Est-ce là le chemin que nous voulons continuer de suivre? Souhaitons-nous que les environnements virtuels l’emportent sur notre monde primaire aux interactions profondément humaines? Surtout aujourd’hui que nous savons que les premiers cités seront encore plus malaisés à réguler? Et que leur contrôle sera laissé à une seule entreprise. Est-ce vraiment ce que nous voulons compte tenu des effets néfastes possibles?
A l’avenir, nous devons apprendre à faire face à ces menaces. Le défi à relever par les individus et les autorités consistera à créer un environnement sécurisé du métavers. Un débat s’impose au plus vite. Il faudra surtout veiller à ce que notre jeunesse ne s’y égare pas et s’éloigne de nous.

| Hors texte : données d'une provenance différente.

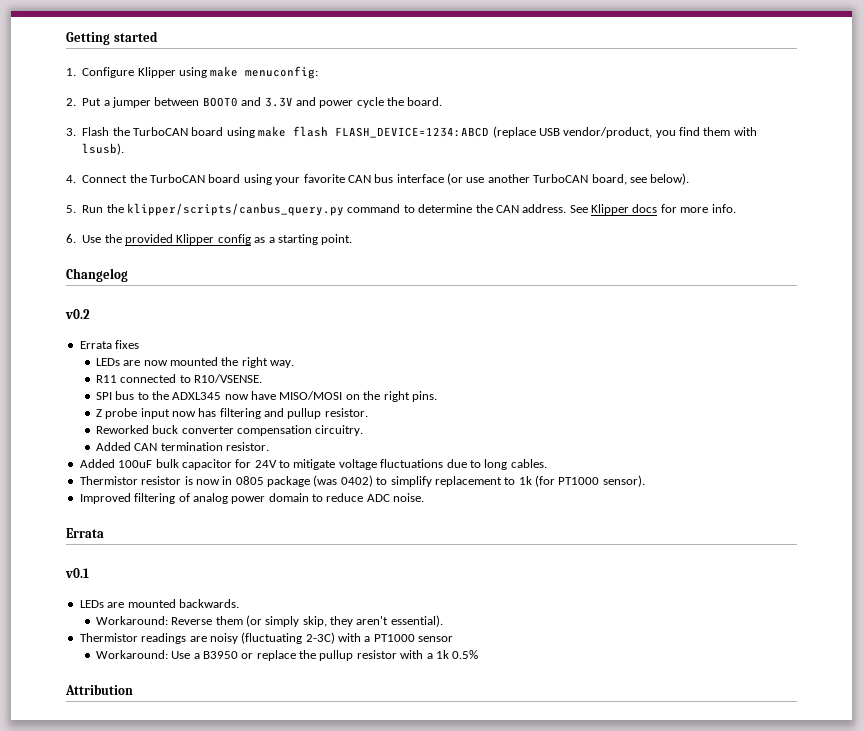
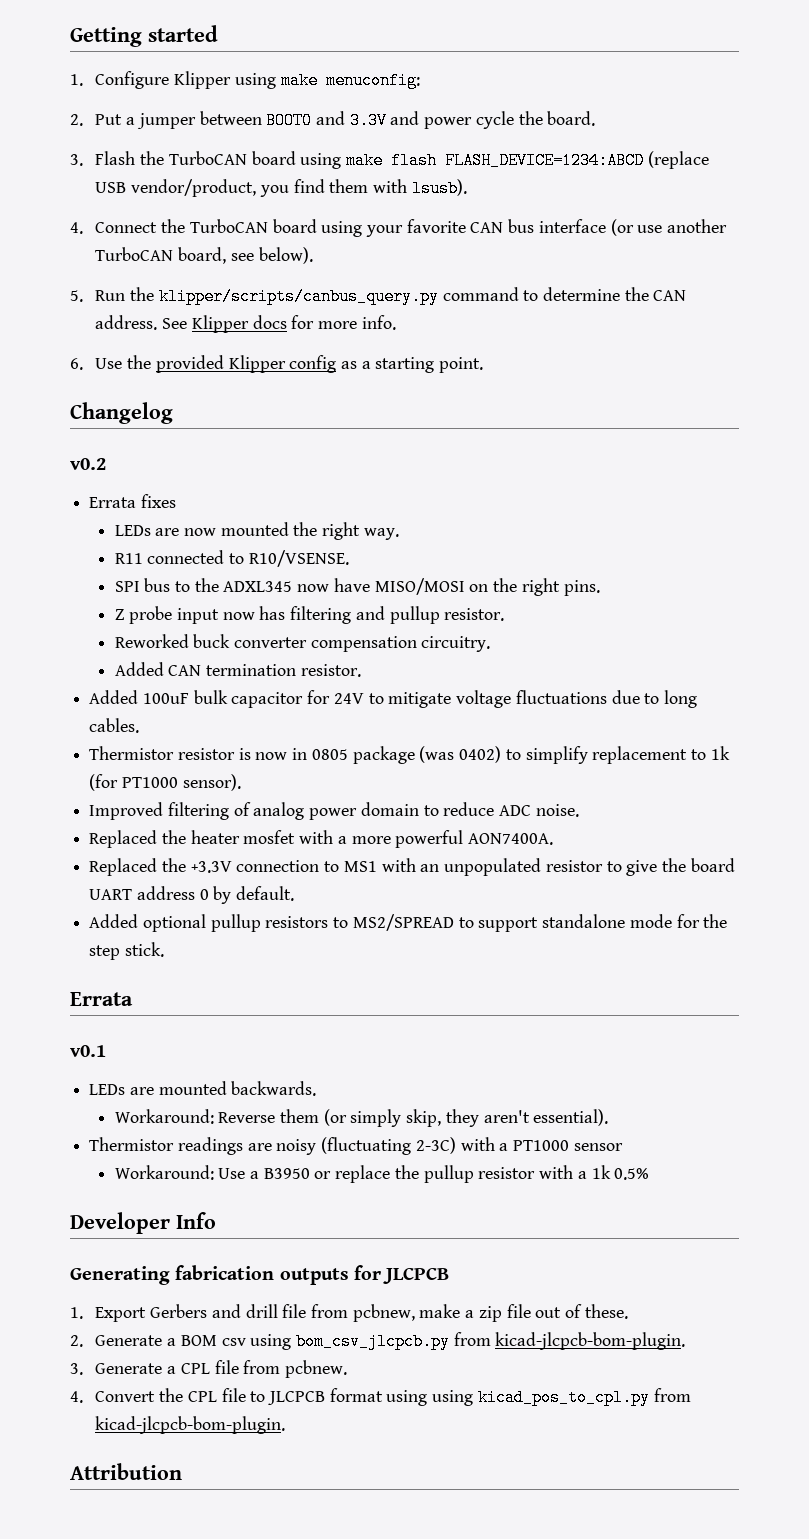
(425, 497) none -> [89,830,554,848] [89,858,735,876] [89,886,295,904] [89,914,728,932] [89,942,164,960] // Replaced the heater mosfet with a more powerful AON7400A. // Replaced the +3.3V connection to MS1 with an unpopulated resistor to give the board UART address 0 by default. // Added optional pullup resistors to MS2/SPREAD to support standalone mode for the step stick.
(479, 654) none -> [70,1212,216,1234] [70,1265,450,1285] [70,1304,628,1322] [70,1332,686,1350] [70,1360,347,1378] [70,1388,691,1406] [95,1416,286,1434] // Developer Info // Generating fabrication outputs for JLCPCB // 1. Export Gerbers and drill file from pcbnew, make a zip file out of these. // 2. Generate a BOM csv using bom_csv_jlcpcb.py from kicad-jlcpcb-bom-plugin. // 3. Generate a CPL file from pcbnew. // 4. Convert the CPL file to JLCPCB format using using kicad_pos_to_cpl.py from kicad-jlcpcb-bom-plugin.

La vie n’est pas une fête au quotidien. Apprendre à faire face aux contrecoups, petits ou grands, est spécifique à la vie. La solution n’est pas de s’évader dans un monde idéal virtuel éphémère dirigé par des acteurs commerciaux. En plus de créer une copie virtuelle de soi-même, il reste intéressant et valorisant d’évoluer en tant que personne – avec des hauts et des bas – vers une meilleure version de soi vivant ici et maintenant.